The report also suggests reusing samples post-show, using reusable hangers and packaging (rather than plastic garment bags), and donating unused materials. For production, suggestions like using LED lighting, low carbon generators, local and organic catering, and reusable props are proposed.
The report also highlighted eco-friendly resources NYFW designers could use including organizations like Fab Scrap to collect waste sample fabric, the CFDA’s Sustainability Resource Hub which offers sustainable strategies toolkits, and the United Nations Office for Partnerships which helps build public-private partnerships to advance the UN’s sustainable development goals.
Although it was discovered that NYFW generates 40,000-48,000 tons of Co2 emissions, only a small percentage of 1.2 billion tons generated by the global fashion industry, this report provides a foundation for widespread change. Brands like Gucci and Gabriella Hearst are trailblazers for trying to reduce their impacts while other brands still fail to take responsibility.

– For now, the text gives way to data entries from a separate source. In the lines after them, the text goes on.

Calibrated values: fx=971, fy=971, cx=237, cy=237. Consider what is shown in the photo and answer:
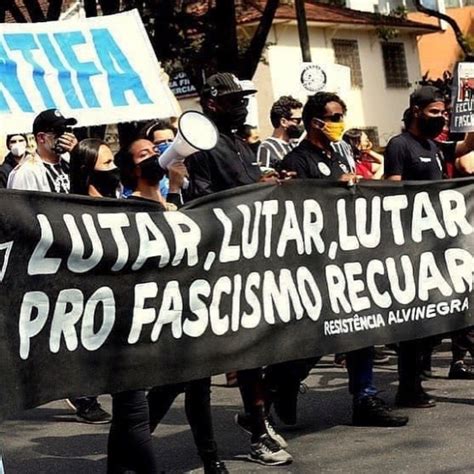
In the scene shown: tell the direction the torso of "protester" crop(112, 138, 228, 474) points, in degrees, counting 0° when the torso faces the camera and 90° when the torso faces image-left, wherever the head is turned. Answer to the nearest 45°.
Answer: approximately 315°

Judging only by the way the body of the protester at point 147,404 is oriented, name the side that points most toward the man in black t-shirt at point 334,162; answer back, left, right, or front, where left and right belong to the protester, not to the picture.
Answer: left

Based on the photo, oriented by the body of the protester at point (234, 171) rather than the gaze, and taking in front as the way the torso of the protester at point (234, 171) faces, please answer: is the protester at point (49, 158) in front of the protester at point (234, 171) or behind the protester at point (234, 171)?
behind

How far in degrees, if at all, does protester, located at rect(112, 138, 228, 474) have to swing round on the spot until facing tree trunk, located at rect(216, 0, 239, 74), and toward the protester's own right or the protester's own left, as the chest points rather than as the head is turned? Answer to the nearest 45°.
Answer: approximately 135° to the protester's own left

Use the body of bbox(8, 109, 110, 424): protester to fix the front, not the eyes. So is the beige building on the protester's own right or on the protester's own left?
on the protester's own left

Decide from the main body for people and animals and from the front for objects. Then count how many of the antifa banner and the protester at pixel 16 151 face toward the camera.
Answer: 2

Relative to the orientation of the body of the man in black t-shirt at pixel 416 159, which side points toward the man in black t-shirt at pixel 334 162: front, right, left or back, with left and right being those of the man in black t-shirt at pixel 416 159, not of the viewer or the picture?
right

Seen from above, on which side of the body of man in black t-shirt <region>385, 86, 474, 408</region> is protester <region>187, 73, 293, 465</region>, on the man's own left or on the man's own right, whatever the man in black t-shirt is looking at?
on the man's own right

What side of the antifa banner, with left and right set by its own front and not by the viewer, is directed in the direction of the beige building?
back

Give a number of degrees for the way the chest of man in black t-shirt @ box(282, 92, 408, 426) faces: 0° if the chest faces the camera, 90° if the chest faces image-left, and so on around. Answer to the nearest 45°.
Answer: approximately 315°
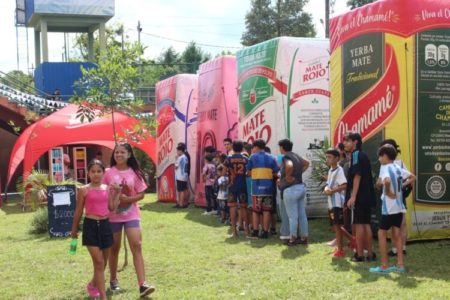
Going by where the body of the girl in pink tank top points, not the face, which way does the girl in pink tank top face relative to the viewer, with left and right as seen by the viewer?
facing the viewer

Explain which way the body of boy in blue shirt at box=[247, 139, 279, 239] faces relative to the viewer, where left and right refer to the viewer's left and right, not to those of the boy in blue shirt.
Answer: facing away from the viewer

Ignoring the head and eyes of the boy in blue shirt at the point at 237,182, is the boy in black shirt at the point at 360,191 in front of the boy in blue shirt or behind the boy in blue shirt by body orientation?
behind

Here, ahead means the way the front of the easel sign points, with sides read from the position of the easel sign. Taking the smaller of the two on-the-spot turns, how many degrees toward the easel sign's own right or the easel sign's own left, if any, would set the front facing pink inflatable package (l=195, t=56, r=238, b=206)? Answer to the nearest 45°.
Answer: approximately 90° to the easel sign's own left

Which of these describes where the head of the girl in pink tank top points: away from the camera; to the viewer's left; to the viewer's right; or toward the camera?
toward the camera

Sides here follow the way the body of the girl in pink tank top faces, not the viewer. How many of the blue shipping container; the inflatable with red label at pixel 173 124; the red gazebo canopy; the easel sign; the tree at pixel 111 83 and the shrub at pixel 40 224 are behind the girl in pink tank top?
6

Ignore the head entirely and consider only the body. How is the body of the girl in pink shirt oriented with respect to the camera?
toward the camera

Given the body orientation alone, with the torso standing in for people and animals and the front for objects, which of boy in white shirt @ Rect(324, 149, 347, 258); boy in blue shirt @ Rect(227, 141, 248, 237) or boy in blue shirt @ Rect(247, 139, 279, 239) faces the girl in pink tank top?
the boy in white shirt

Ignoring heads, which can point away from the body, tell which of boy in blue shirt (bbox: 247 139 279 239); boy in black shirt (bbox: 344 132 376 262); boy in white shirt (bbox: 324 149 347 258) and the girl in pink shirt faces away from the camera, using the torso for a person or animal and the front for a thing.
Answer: the boy in blue shirt

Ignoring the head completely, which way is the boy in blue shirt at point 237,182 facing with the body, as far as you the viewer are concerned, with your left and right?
facing away from the viewer

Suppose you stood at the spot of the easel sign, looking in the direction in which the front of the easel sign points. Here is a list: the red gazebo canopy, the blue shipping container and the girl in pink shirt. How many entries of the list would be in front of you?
1

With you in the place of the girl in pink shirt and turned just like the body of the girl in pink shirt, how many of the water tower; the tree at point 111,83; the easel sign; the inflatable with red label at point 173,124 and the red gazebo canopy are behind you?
5

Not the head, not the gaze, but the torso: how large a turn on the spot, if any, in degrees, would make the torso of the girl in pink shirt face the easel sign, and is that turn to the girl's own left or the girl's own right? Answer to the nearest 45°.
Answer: approximately 180°

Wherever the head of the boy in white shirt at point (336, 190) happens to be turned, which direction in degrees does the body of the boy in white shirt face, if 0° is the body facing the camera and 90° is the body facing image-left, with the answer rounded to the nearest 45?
approximately 45°

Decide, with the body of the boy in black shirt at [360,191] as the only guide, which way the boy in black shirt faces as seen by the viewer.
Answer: to the viewer's left

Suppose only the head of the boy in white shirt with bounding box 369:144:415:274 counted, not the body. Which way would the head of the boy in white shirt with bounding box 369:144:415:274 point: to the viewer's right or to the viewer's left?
to the viewer's left

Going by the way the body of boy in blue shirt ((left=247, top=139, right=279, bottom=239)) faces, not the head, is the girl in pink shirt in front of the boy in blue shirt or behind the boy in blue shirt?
behind
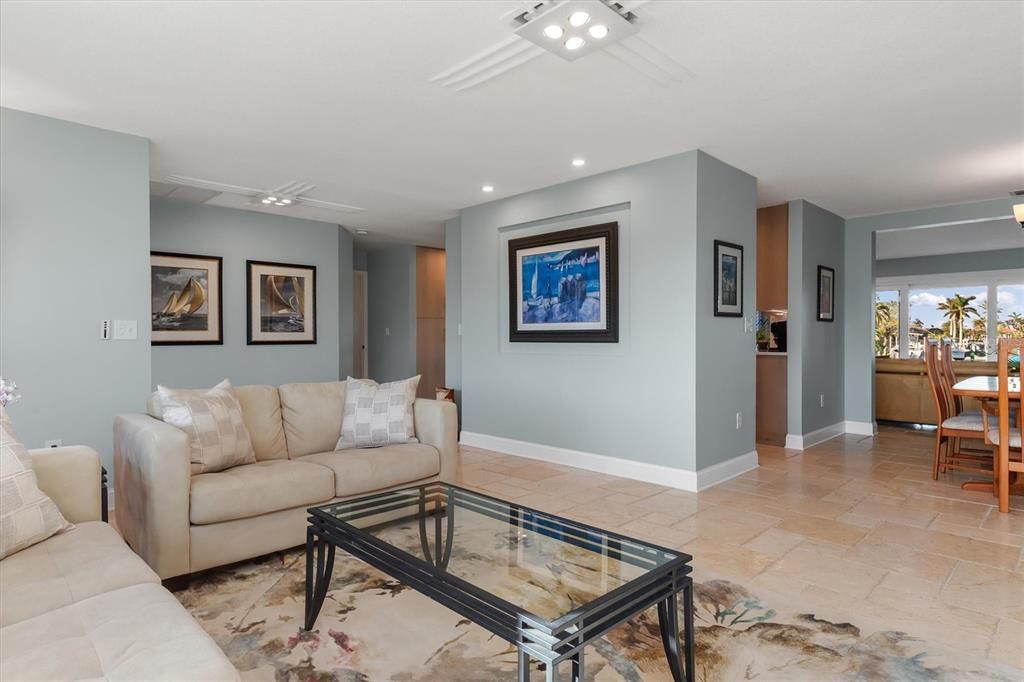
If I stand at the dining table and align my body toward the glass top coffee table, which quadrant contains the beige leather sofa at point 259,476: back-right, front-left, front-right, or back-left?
front-right

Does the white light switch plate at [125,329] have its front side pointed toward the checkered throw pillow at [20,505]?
yes

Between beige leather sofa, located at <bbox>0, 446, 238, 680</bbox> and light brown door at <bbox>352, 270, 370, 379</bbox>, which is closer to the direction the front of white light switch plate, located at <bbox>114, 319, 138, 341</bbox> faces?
the beige leather sofa

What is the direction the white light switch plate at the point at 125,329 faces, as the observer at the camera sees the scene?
facing the viewer

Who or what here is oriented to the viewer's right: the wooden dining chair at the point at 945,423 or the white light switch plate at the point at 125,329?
the wooden dining chair

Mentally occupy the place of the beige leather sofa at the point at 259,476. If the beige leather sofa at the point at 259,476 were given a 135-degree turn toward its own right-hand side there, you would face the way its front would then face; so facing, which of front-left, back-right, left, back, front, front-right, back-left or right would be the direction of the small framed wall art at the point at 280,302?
right

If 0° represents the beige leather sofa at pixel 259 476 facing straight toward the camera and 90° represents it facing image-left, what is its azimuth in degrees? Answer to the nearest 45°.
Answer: approximately 315°

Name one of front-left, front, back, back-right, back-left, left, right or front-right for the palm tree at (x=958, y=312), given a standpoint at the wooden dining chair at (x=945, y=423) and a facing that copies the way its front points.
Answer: left

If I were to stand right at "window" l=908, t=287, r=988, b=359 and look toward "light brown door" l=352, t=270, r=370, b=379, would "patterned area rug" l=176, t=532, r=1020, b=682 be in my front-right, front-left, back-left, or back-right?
front-left

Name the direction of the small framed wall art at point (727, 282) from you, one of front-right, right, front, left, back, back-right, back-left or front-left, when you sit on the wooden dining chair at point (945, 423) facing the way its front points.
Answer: back-right

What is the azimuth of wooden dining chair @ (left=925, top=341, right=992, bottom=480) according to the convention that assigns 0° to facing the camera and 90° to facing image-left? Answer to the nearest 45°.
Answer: approximately 270°

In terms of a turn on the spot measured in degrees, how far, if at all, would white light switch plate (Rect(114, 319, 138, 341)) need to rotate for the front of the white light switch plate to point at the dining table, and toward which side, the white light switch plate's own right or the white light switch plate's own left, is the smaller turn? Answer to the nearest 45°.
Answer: approximately 45° to the white light switch plate's own left

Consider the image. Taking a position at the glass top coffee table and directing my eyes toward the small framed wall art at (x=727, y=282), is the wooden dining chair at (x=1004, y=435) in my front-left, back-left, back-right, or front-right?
front-right

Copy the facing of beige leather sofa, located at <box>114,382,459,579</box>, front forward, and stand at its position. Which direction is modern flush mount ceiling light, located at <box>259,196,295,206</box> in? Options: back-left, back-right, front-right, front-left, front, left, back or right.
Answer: back-left

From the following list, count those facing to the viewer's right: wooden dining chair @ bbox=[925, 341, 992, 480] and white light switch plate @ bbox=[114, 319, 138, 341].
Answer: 1

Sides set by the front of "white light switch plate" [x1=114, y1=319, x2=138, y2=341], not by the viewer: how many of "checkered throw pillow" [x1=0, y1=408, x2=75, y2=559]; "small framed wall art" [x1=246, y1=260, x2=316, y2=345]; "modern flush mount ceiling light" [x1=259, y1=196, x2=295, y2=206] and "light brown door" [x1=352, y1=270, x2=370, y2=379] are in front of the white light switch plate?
1
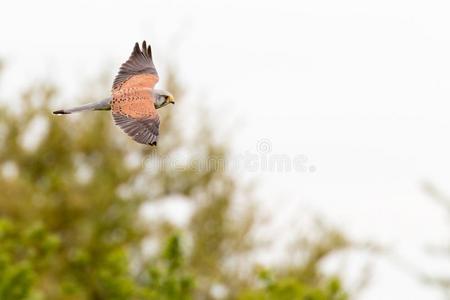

A particularly regressive attitude from the CEO of LVMH holds true to this: when a protester holding the sign “we are all fashion victims” crashed the Dior runway show, the CEO claimed, “I don’t think we’re destroying the planet…there are industries that pollute much more.” This attitude needs to change, if all fashion brands don’t take responsibility and lead by example, the climate crisis will wreak havoc on communities (particularly communities of color) and the environment.